**DATASET CONTENT**
-*-

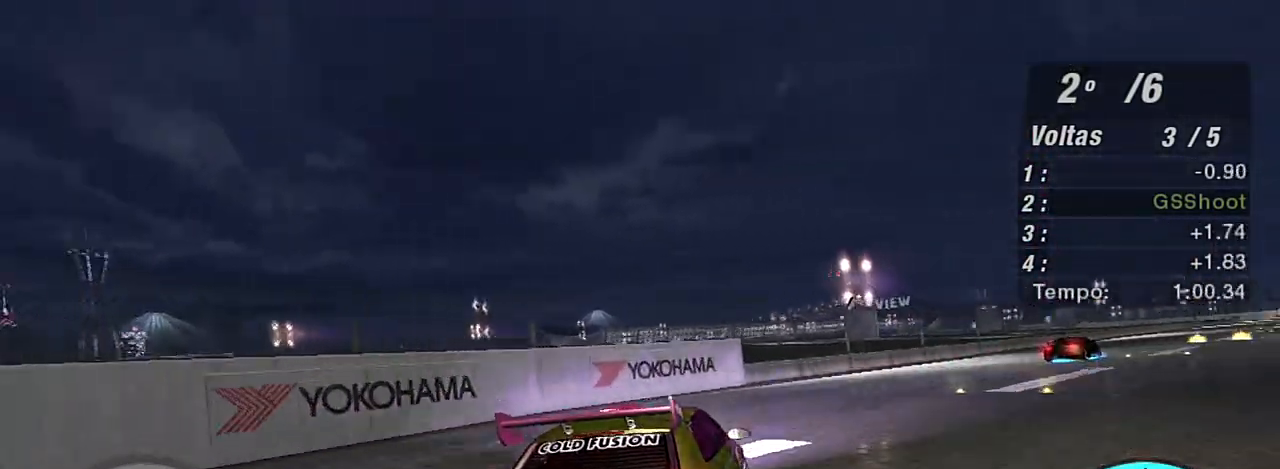
{"buttons": ["R2"], "left_stick": "up-right", "right_stick": "center", "events": [[300, "left_stick", "up-right"]]}
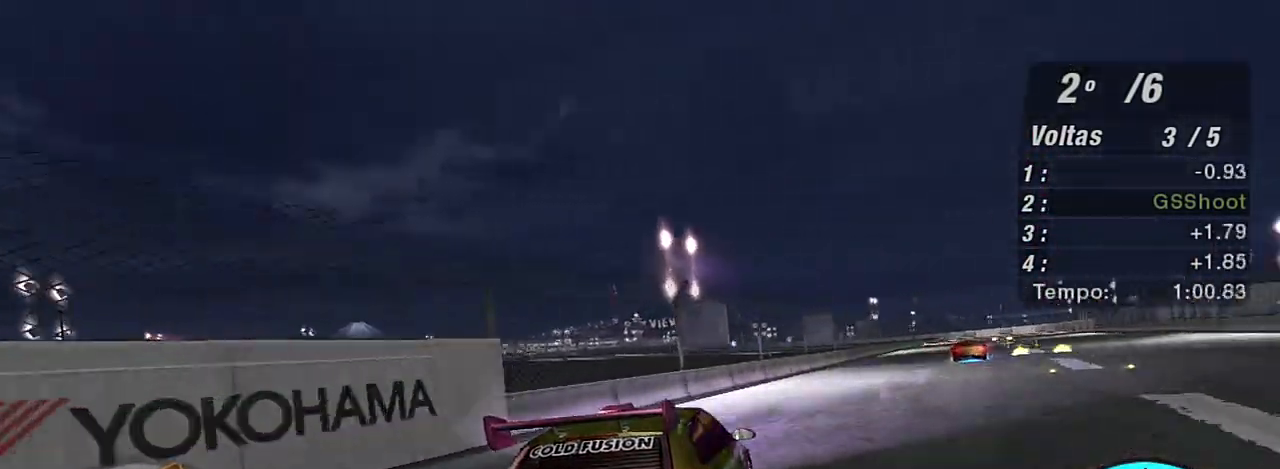
{"buttons": ["R2"], "left_stick": "up", "right_stick": "center", "events": [[333, "left_stick", "center"], [467, "left_stick", "up"]]}
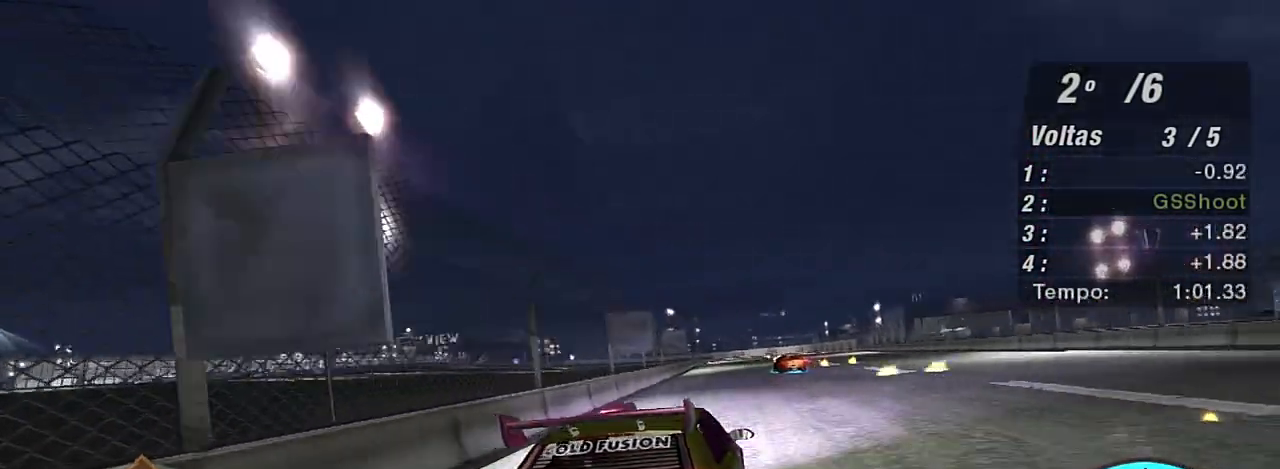
{"buttons": ["R2", "R3"], "left_stick": "center", "right_stick": "center", "events": [[334, "R3", "down"], [467, "left_stick", "center"]]}
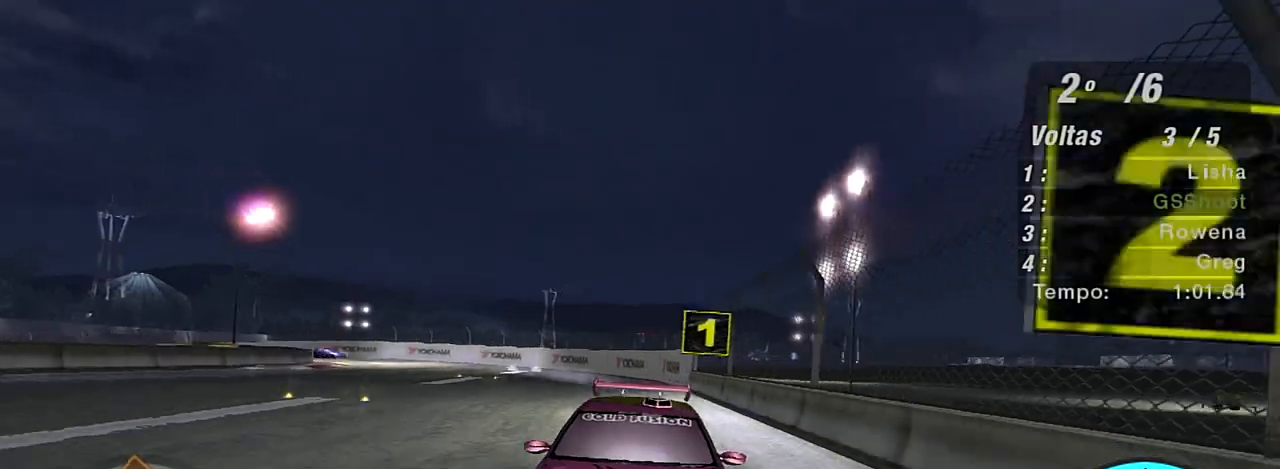
{"buttons": ["R2"], "left_stick": "up-right", "right_stick": "center", "events": [[100, "left_stick", "up-right"], [367, "R3", "up"]]}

-*-

**DIRECTIONS**
Leave the images out as you retype each line of the material exactly.

**OUTPUT FOR THIS EXERCISE**
{"buttons": ["R2"], "left_stick": "up-right", "right_stick": "center", "events": [[300, "left_stick", "up-right"]]}
{"buttons": ["R2"], "left_stick": "up", "right_stick": "center", "events": [[333, "left_stick", "center"], [467, "left_stick", "up"]]}
{"buttons": ["R2", "R3"], "left_stick": "center", "right_stick": "center", "events": [[334, "R3", "down"], [467, "left_stick", "center"]]}
{"buttons": ["R2"], "left_stick": "up-right", "right_stick": "center", "events": [[100, "left_stick", "up-right"], [367, "R3", "up"]]}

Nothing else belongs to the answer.